The best darts checkouts to learn first

You don't need all 170 finishes by heart. Learn the doubles you'll land on most and a short list of high-value routes, and you'll finish more legs without breaking your scoring rhythm.

Score Recommended checkout
170 T20 T20 Bull
167 T20 T19 Bull
164 T20 T18 Bull
161 T20 T17 Bull
160 T20 T20 D20
158 T20 T16 Bull
156 T20 T20 D18
154 T20 T18 D20
152 T20 T20 D16
150 T20 Bull D20
145 T20 T15 D20
144 T18 Bull D20
141 T17 Bull D20
140 Bull Bull D20
138 Bull T16 D20
136 T20 T12 D20
132 Bull T14 D20
130 T20 T10 D20
124 T20 T8 D20
121 T20 T7 D20
120 T20 20 D20
110 T20 Bull
100 T20 D20
98 T16 Bull
96 T20 D18
90 Bull D20
81 T19 D12
80 T16 D16
76 T12 D20
70 T10 D20
60 20 D20
56 16 D20
50 Bull
48 8 D20
40 D20
36 D18
32 D16
24 D12
20 D10
16 D8
8 D4
4 D2
2 D1

Start with the doubles, not the routes

Every standard X01 leg ends on a double, so the doubles are where most legs are won or lost. Before memorising three-dart routes, get comfortable with the doubles you'll face most often.

The textbook order is D20 (40), D16 (32), D8 (16) and D4 (8) — the “halving” doubles. Miss the double and you're left with another even number you can still finish, so a single bad dart rarely costs you the leg.

The high-value finishes worth knowing

A handful of finishes come up again and again because they follow a maximum visit or a strong 100+ score. Burn these in first:

  • 170 — T20 T20 Bull, the highest possible checkout.
  • 167, 164, 161 — the big bull finishes after two trebles.
  • 160 — T20 T20 D20, a clean three-treble-style finish.

* _List of tasks_
a: Do these statements agree with the darts checkout guide? Answer yes or no for each, quoting the words of the guide that decide it. (i) The recommended checkout for 170 is T20 T20 Bull. (ii) Every standard X01 leg ends on a treble. (iii) The recommended checkout for 80 is T20 D10.
b: Finish out the next part of the darts checkout guide, picking up right after its last line.

(Stored entries)

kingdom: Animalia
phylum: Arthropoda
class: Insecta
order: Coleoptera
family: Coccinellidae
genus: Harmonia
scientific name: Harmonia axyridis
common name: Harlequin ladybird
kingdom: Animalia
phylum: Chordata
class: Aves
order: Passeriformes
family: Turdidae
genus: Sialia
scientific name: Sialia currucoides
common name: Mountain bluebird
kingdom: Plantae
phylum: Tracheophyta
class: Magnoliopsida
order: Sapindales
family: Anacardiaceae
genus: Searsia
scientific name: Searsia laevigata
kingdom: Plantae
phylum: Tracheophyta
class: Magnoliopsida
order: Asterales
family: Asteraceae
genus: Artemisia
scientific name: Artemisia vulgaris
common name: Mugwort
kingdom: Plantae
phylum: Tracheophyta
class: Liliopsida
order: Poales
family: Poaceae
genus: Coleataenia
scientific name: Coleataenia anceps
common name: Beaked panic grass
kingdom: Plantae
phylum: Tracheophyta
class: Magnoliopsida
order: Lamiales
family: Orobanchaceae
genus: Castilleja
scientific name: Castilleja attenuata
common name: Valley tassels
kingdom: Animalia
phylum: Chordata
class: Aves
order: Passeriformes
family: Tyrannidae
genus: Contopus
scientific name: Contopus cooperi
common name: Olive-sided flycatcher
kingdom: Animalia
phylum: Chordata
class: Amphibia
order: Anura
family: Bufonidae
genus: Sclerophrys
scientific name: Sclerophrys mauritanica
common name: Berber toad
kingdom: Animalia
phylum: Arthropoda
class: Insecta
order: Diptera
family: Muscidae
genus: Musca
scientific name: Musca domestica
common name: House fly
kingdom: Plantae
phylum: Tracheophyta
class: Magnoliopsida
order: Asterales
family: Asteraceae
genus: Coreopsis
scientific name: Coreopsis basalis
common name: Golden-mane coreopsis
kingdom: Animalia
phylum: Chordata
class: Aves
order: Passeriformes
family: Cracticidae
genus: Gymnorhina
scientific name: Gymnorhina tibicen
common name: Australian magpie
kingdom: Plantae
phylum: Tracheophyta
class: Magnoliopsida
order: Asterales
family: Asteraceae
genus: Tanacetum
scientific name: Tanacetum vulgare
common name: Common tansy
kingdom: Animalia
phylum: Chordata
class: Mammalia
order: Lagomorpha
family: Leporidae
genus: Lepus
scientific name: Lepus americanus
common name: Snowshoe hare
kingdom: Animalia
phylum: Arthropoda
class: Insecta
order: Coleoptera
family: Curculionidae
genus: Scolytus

* _Per-task outputs_
a:
(i) Yes: "170 — T20 T20 Bull, the highest possible checkout."
(ii) No: "Every standard X01 leg ends on a double"
(iii) No: "80 T16 D16"

b:
  • 100, 81, 80, 60, 57, 56, 50, 40, 36, 32 — the everyday closers you'll use in nearly every game.

See them all together in the full checkout chart, or look up any score in the checkout calculator.

Practise the leave, not just the finish

Good players think one dart ahead. When a clean finish isn't on, they score to leave a number they've memorised — 32 or 40 — rather than guessing on the double. Knowing your favourite finishes turns scoring into a setup for them.

Learning checkouts — questions answered

Which darts checkout should I learn first?
Start with the doubles you'll face most: D20 (40), D16 (32), D8 (16) and D4 (8). They halve cleanly, so a missed dart still leaves a makeable double. Then add the everyday closers like 100, 80, 60, 50, 40 and 32.
How many checkouts do I really need to memorise?
Far fewer than you'd think. Most legs end below 100, so a dozen common finishes plus the key doubles cover the vast majority of games. Learn the rest gradually with the chart and calculator.